The Decoder October 23, 2024 NEUTRAL

Why DIFF Transformer could make LLMs focus better

Microsoft Research has created the Differential Transformer, or DIFF Transformer, to help language models concentrate on relevant context and reduce interference. In tests, it matched conventional transformers with about 65 percent of the model size or training data, improved long-context retrieval, and showed fewer hallucinations.

Microsoft Research is testing a new AI architecture called the Differential Transformer, or DIFF Transformer, with a simple goal: make large language models pay less attention to the wrong things.

The architecture changes the attention mechanism at the heart of transformer models. According to the researchers, that change helps the model filter distracting context, retrieve important information more reliably, and reduce hallucinations in summarization and question-answering tasks.

What changes inside DIFF Transformer

The central idea is called differential attention. Instead of relying on one attention map, the DIFF Transformer calculates two separate softmax attention maps and subtracts one from the other.

The researchers compare the effect to noise-canceling headphones. If both attention maps contain the same distracting signal, the subtraction can reduce that shared noise and leave the model with a cleaner signal for the information that matters.

That matters because the research team says,

"Transformer tends to overallocate attention to irrelevant context"

In plain language, conventional transformer models may spend too much of their attention budget on text that does not help answer the task. The DIFF Transformer is designed to push attention away from that irrelevant context and toward the parts of the input that matter most.

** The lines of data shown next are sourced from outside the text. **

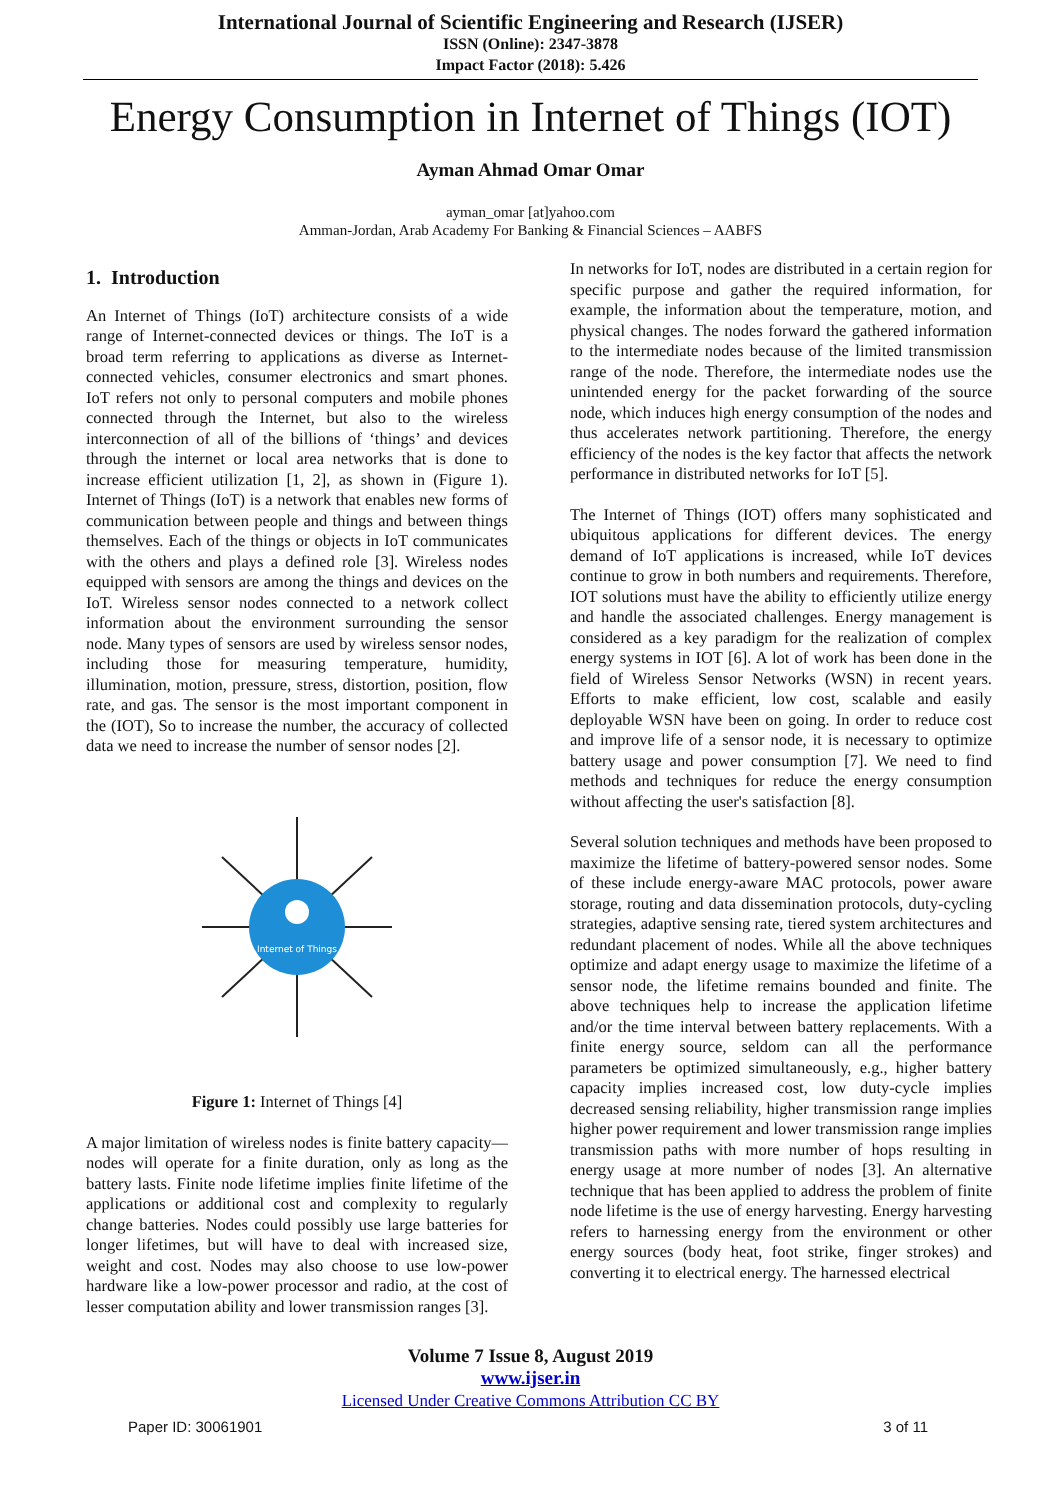International Journal of Scientific Engineering and Research (IJSER)
ISSN (Online): 2347-3878
Impact Factor (2018): 5.426
Energy Consumption in Internet of Things (IOT)
Ayman Ahmad Omar Omar
ayman_omar [at]yahoo.com
Amman-Jordan, Arab Academy For Banking & Financial Sciences – AABFS
1. Introduction
An Internet of Things (IoT) architecture consists of a wide range of Internet-connected devices or things. The IoT is a broad term referring to applications as diverse as Internet-connected vehicles, consumer electronics and smart phones. IoT refers not only to personal computers and mobile phones connected through the Internet, but also to the wireless interconnection of all of the billions of ‘things’ and devices through the internet or local area networks that is done to increase efficient utilization [1, 2], as shown in (Figure 1). Internet of Things (IoT) is a network that enables new forms of communication between people and things and between things themselves. Each of the things or objects in IoT communicates with the others and plays a defined role [3]. Wireless nodes equipped with sensors are among the things and devices on the IoT. Wireless sensor nodes connected to a network collect information about the environment surrounding the sensor node. Many types of sensors are used by wireless sensor nodes, including those for measuring temperature, humidity, illumination, motion, pressure, stress, distortion, position, flow rate, and gas. The sensor is the most important component in the (IOT), So to increase the number, the accuracy of collected data we need to increase the number of sensor nodes [2].
Internet of Things
Figure 1: Internet of Things [4]
A major limitation of wireless nodes is finite battery capacity—nodes will operate for a finite duration, only as long as the battery lasts. Finite node lifetime implies finite lifetime of the applications or additional cost and complexity to regularly change batteries. Nodes could possibly use large batteries for longer lifetimes, but will have to deal with increased size, weight and cost. Nodes may also choose to use low-power hardware like a low-power processor and radio, at the cost of lesser computation ability and lower transmission ranges [3].
In networks for IoT, nodes are distributed in a certain region for specific purpose and gather the required information, for example, the information about the temperature, motion, and physical changes. The nodes forward the gathered information to the intermediate nodes because of the limited transmission range of the node. Therefore, the intermediate nodes use the unintended energy for the packet forwarding of the source node, which induces high energy consumption of the nodes and thus accelerates network partitioning. Therefore, the energy efficiency of the nodes is the key factor that affects the network performance in distributed networks for IoT [5].
The Internet of Things (IOT) offers many sophisticated and ubiquitous applications for different devices. The energy demand of IoT applications is increased, while IoT devices continue to grow in both numbers and requirements. Therefore, IOT solutions must have the ability to efficiently utilize energy and handle the associated challenges. Energy management is considered as a key paradigm for the realization of complex energy systems in IOT [6]. A lot of work has been done in the field of Wireless Sensor Networks (WSN) in recent years. Efforts to make efficient, low cost, scalable and easily deployable WSN have been on going. In order to reduce cost and improve life of a sensor node, it is necessary to optimize battery usage and power consumption [7]. We need to find methods and techniques for reduce the energy consumption without affecting the user's satisfaction [8].
Several solution techniques and methods have been proposed to maximize the lifetime of battery-powered sensor nodes. Some of these include energy-aware MAC protocols, power aware storage, routing and data dissemination protocols, duty-cycling strategies, adaptive sensing rate, tiered system architectures and redundant placement of nodes. While all the above techniques optimize and adapt energy usage to maximize the lifetime of a sensor node, the lifetime remains bounded and finite. The above techniques help to increase the application lifetime and/or the time interval between battery replacements. With a finite energy source, seldom can all the performance parameters be optimized simultaneously, e.g., higher battery capacity implies increased cost, low duty-cycle implies decreased sensing reliability, higher transmission range implies higher power requirement and lower transmission range implies transmission paths with more number of hops resulting in energy usage at more number of nodes [3]. An alternative technique that has been applied to address the problem of finite node lifetime is the use of energy harvesting. Energy harvesting refers to harnessing energy from the environment or other energy sources (body heat, foot strike, finger strokes) and converting it to electrical energy. The harnessed electrical
Volume 7 Issue 8, August 2019
www.ijser.in
Licensed Under Creative Commons Attribution CC BY
Paper ID: 30061901 3 of 11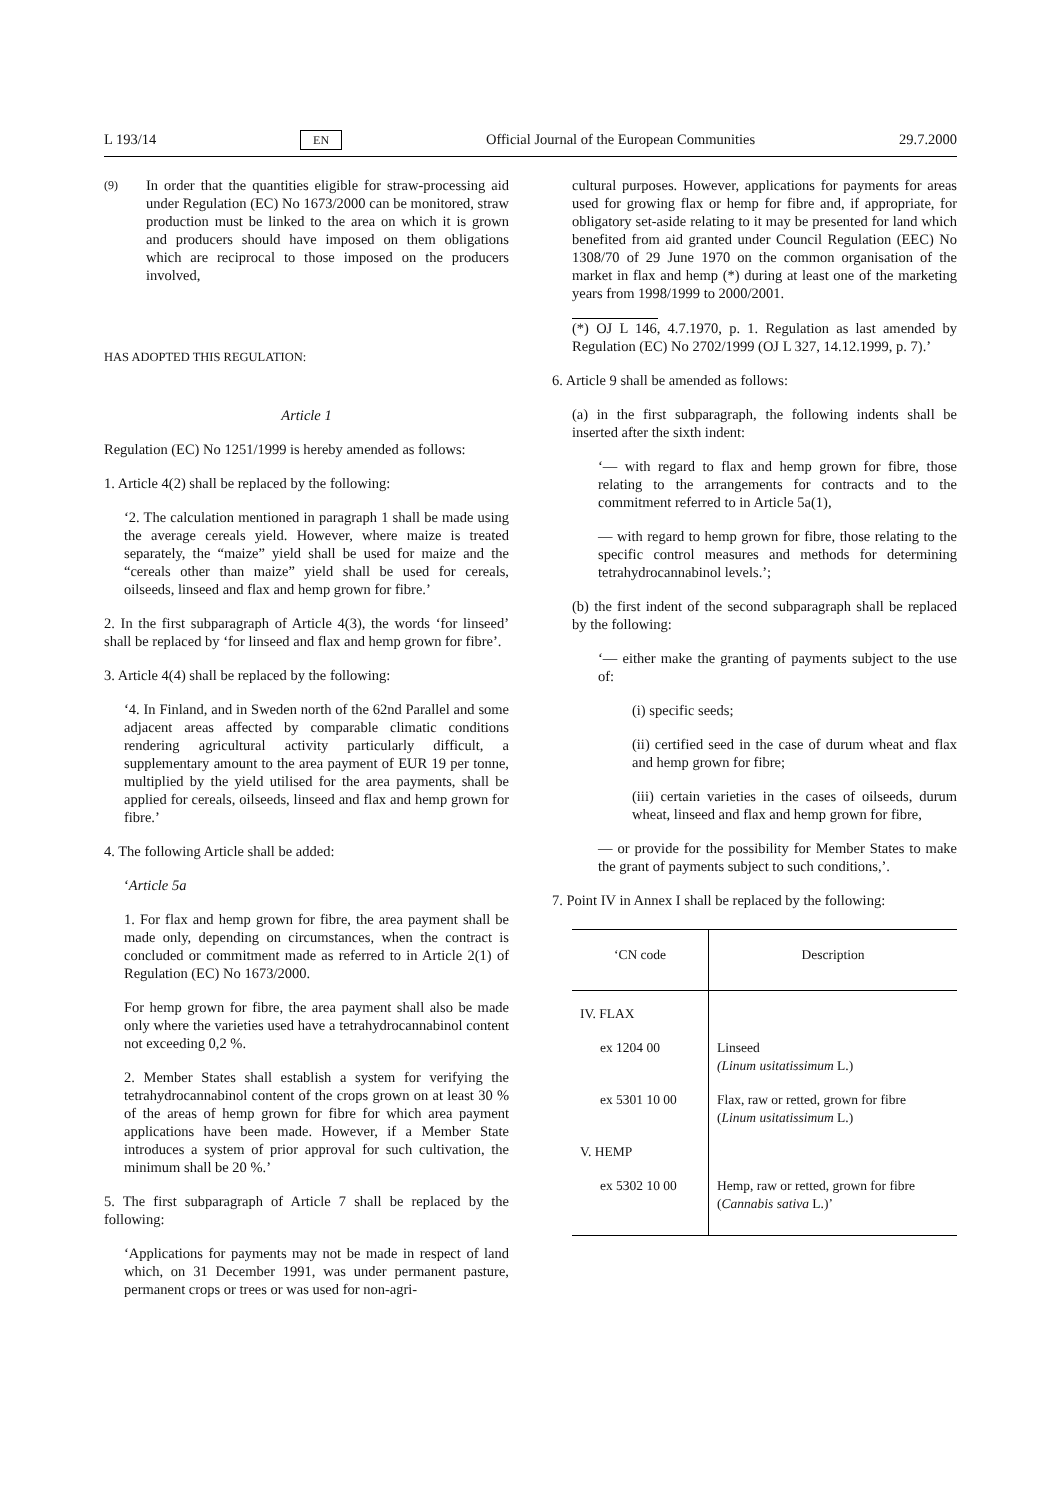L 193/14 EN Official Journal of the European Communities 29.7.2000
(9) In order that the quantities eligible for straw-processing aid under Regulation (EC) No 1673/2000 can be monitored, straw production must be linked to the area on which it is grown and producers should have imposed on them obligations which are reciprocal to those imposed on the producers involved,
HAS ADOPTED THIS REGULATION:
Article 1
Regulation (EC) No 1251/1999 is hereby amended as follows:
1. Article 4(2) shall be replaced by the following:
‘2. The calculation mentioned in paragraph 1 shall be made using the average cereals yield. However, where maize is treated separately, the “maize” yield shall be used for maize and the “cereals other than maize” yield shall be used for cereals, oilseeds, linseed and flax and hemp grown for fibre.’
2. In the first subparagraph of Article 4(3), the words ‘for linseed’ shall be replaced by ‘for linseed and flax and hemp grown for fibre’.
3. Article 4(4) shall be replaced by the following:
‘4. In Finland, and in Sweden north of the 62nd Parallel and some adjacent areas affected by comparable climatic conditions rendering agricultural activity particularly difficult, a supplementary amount to the area payment of EUR 19 per tonne, multiplied by the yield utilised for the area payments, shall be applied for cereals, oilseeds, linseed and flax and hemp grown for fibre.’
4. The following Article shall be added:
‘Article 5a
1. For flax and hemp grown for fibre, the area payment shall be made only, depending on circumstances, when the contract is concluded or commitment made as referred to in Article 2(1) of Regulation (EC) No 1673/2000.
For hemp grown for fibre, the area payment shall also be made only where the varieties used have a tetrahydrocannabinol content not exceeding 0,2 %.
2. Member States shall establish a system for verifying the tetrahydrocannabinol content of the crops grown on at least 30 % of the areas of hemp grown for fibre for which area payment applications have been made. However, if a Member State introduces a system of prior approval for such cultivation, the minimum shall be 20 %.’
5. The first subparagraph of Article 7 shall be replaced by the following:
‘Applications for payments may not be made in respect of land which, on 31 December 1991, was under permanent pasture, permanent crops or trees or was used for non-agri-
cultural purposes. However, applications for payments for areas used for growing flax or hemp for fibre and, if appropriate, for obligatory set-aside relating to it may be presented for land which benefited from aid granted under Council Regulation (EEC) No 1308/70 of 29 June 1970 on the common organisation of the market in flax and hemp (*) during at least one of the marketing years from 1998/1999 to 2000/2001.
(*) OJ L 146, 4.7.1970, p. 1. Regulation as last amended by Regulation (EC) No 2702/1999 (OJ L 327, 14.12.1999, p. 7).’
6. Article 9 shall be amended as follows:
(a) in the first subparagraph, the following indents shall be inserted after the sixth indent:
‘— with regard to flax and hemp grown for fibre, those relating to the arrangements for contracts and to the commitment referred to in Article 5a(1),
— with regard to hemp grown for fibre, those relating to the specific control measures and methods for determining tetrahydrocannabinol levels.’;
(b) the first indent of the second subparagraph shall be replaced by the following:
‘— either make the granting of payments subject to the use of:
(i) specific seeds;
(ii) certified seed in the case of durum wheat and flax and hemp grown for fibre;
(iii) certain varieties in the cases of oilseeds, durum wheat, linseed and flax and hemp grown for fibre,
— or provide for the possibility for Member States to make the grant of payments subject to such conditions,’.
7. Point IV in Annex I shall be replaced by the following:
| ‘CN code | Description |
| --- | --- |
| IV. FLAX | |
| ex 1204 00 | Linseed (Linum usitatissimum L.) |
| ex 5301 10 00 | Flax, raw or retted, grown for fibre ( Linum usitatissimum L.) |
| V. HEMP | |
| ex 5302 10 00 | Hemp, raw or retted, grown for fibre ( Cannabis sativa L.)’ |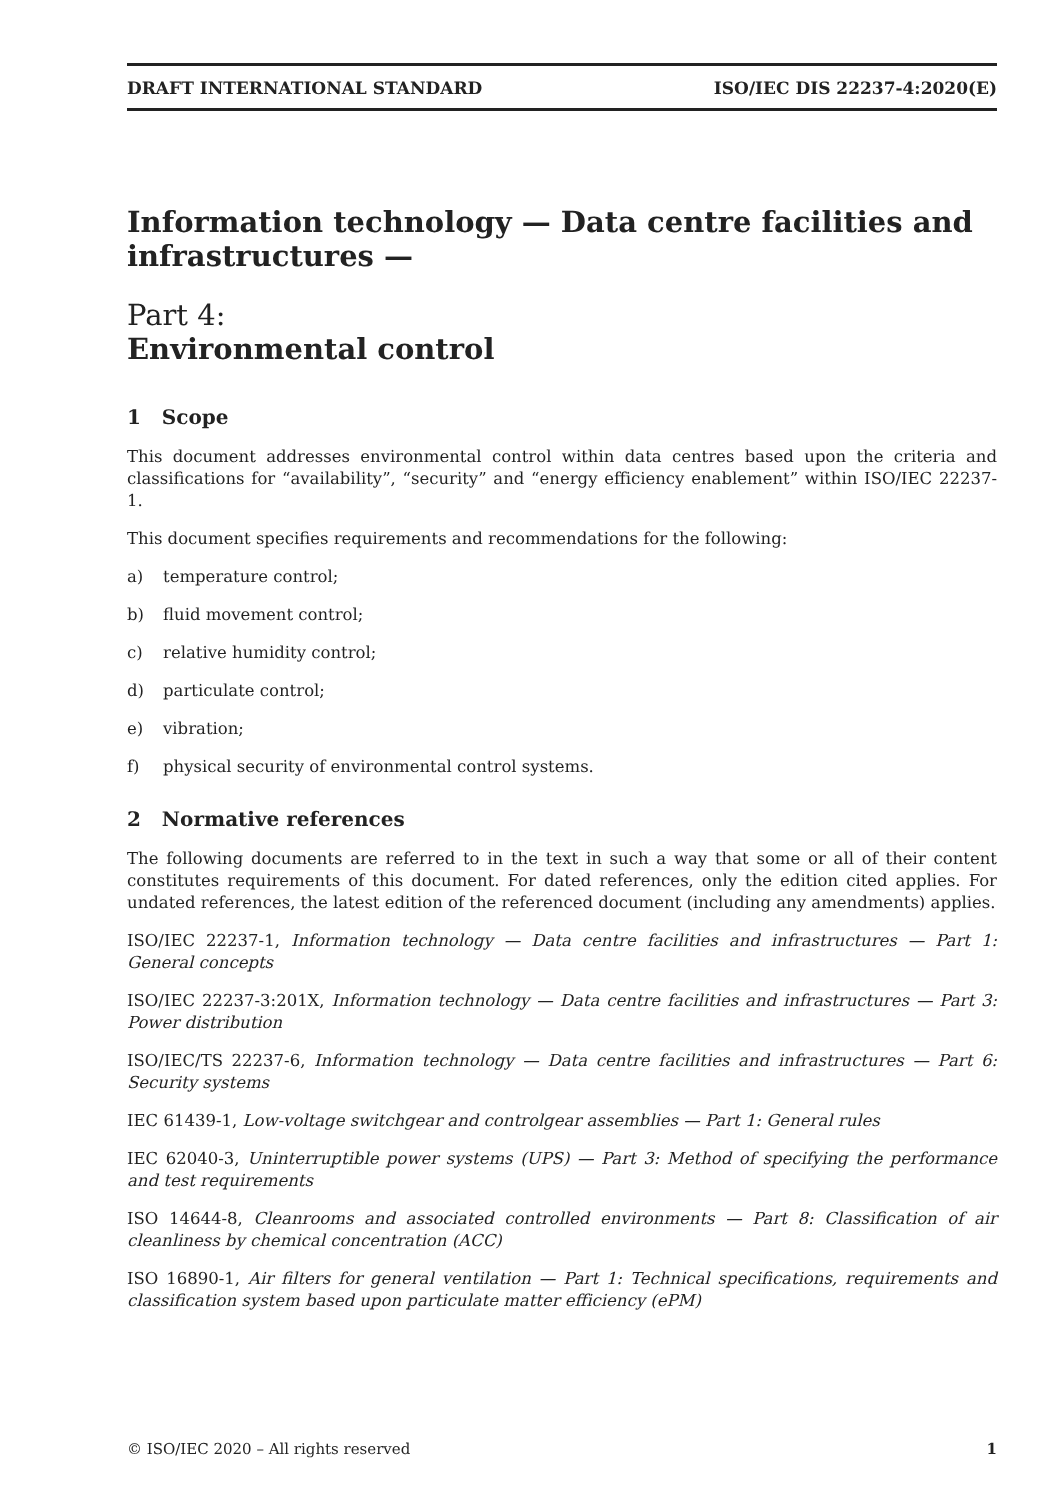DRAFT INTERNATIONAL STANDARD ISO/IEC DIS 22237-4:2020(E)
Information technology — Data centre facilities and infrastructures —
Part 4:
Environmental control
1 Scope
This document addresses environmental control within data centres based upon the criteria and classifications for “availability”, “security” and “energy efficiency enablement” within ISO/IEC 22237-1.
This document specifies requirements and recommendations for the following:
a) temperature control;
b) fluid movement control;
c) relative humidity control;
d) particulate control;
e) vibration;
f) physical security of environmental control systems.
2 Normative references
The following documents are referred to in the text in such a way that some or all of their content constitutes requirements of this document. For dated references, only the edition cited applies. For undated references, the latest edition of the referenced document (including any amendments) applies.
ISO/IEC 22237-1, Information technology — Data centre facilities and infrastructures — Part 1: General concepts
ISO/IEC 22237-3:201X, Information technology — Data centre facilities and infrastructures — Part 3: Power distribution
ISO/IEC/TS 22237-6, Information technology — Data centre facilities and infrastructures — Part 6: Security systems
IEC 61439-1, Low-voltage switchgear and controlgear assemblies — Part 1: General rules
IEC 62040-3, Uninterruptible power systems (UPS) — Part 3: Method of specifying the performance and test requirements
ISO 14644-8, Cleanrooms and associated controlled environments — Part 8: Classification of air cleanliness by chemical concentration (ACC)
ISO 16890-1, Air filters for general ventilation — Part 1: Technical specifications, requirements and classification system based upon particulate matter efficiency (ePM)
© ISO/IEC 2020 – All rights reserved 1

Why long context is a key test

The DIFF Transformer showed particular strength on longer contexts of up to 64,000 tokens. That is important because long inputs make it harder for a model to identify the small piece of information that actually answers the question.

In tests that extract key information from long texts, often described as "needle in a haystack" tasks, the DIFF Transformer performed significantly better than conventional models. When important information appeared in the first half of a 64,000-token context, the new model reached up to 76 percent higher accuracy, according to the researchers.

This result fits the purpose of the architecture. If a model can reduce noise across a large amount of text, it should be better positioned to recover the relevant detail instead of being pulled toward unrelated passages.

Efficiency gains with less data or model size

The DIFF Transformer was also tested for efficiency. In those tests, it achieved comparable performance to conventional transformers while using about 65 percent of the model size or training data.

For a 3-billion-parameter model trained on one trillion tokens, the DIFF Transformer outperformed variants based on the established transformer architecture, according to the study. That does not mean every model would automatically become smaller or cheaper. It does show that the architecture produced stronger results under the conditions described by the researchers.

The efficiency claim is important because large language models are often judged not only by their raw output quality, but also by the resources needed to train and run them. A design that can preserve or improve performance with less model size or training data would be a meaningful direction for future model development.

Hallucinations, learning order, and compression

The researchers also report lower hallucination rates. In summarization tests using datasets such as XSum, CNN/DM, and MultiNews, the DIFF Transformer showed 9 to 19 percentage points higher accuracy than a comparable standard transformer. Similar gains appeared in question-answering tasks.

Hallucinations are a central problem for large language models because they make outputs harder to trust. The source does not claim the DIFF Transformer eliminates the issue, but it does report measurable improvements in the tested settings.

The architecture also proved more robust when the order of examples changed during contextual learning. That matters because conventional models can be sensitive to example order, which can make behavior less predictable across prompts that contain the same information arranged differently.

Another reported benefit appears in quantization, a technique used to reduce model size and increase inference speed by converting continuous model parameter values into a smaller set of discrete values. The DIFF Transformer reduces outlier activations, which can make efficient compression harder.

At extreme quantization to 4 bits, the DIFF Transformer achieved about 25 percentage points higher accuracy than a standard transformer. That result connects the architecture not only to model quality, but also to the practical work of making models smaller and faster.

The tradeoff is modest throughput loss

The DIFF Transformer is not presented as a free improvement. According to the study, its throughput is about 5 to 12 percent lower than that of a comparable conventional transformer.

That tradeoff is relatively small compared with the reported gains across long-context retrieval, hallucination reduction, contextual learning robustness, and quantization. The researchers describe the architecture as a promising foundation for future large language models.

The larger point is not just that DIFF Transformer changes how attention is calculated. It changes the model’s relationship with context. By subtracting shared noise from two attention maps, Microsoft Research is testing whether future LLMs can become more selective, more efficient, and less prone to misleading outputs.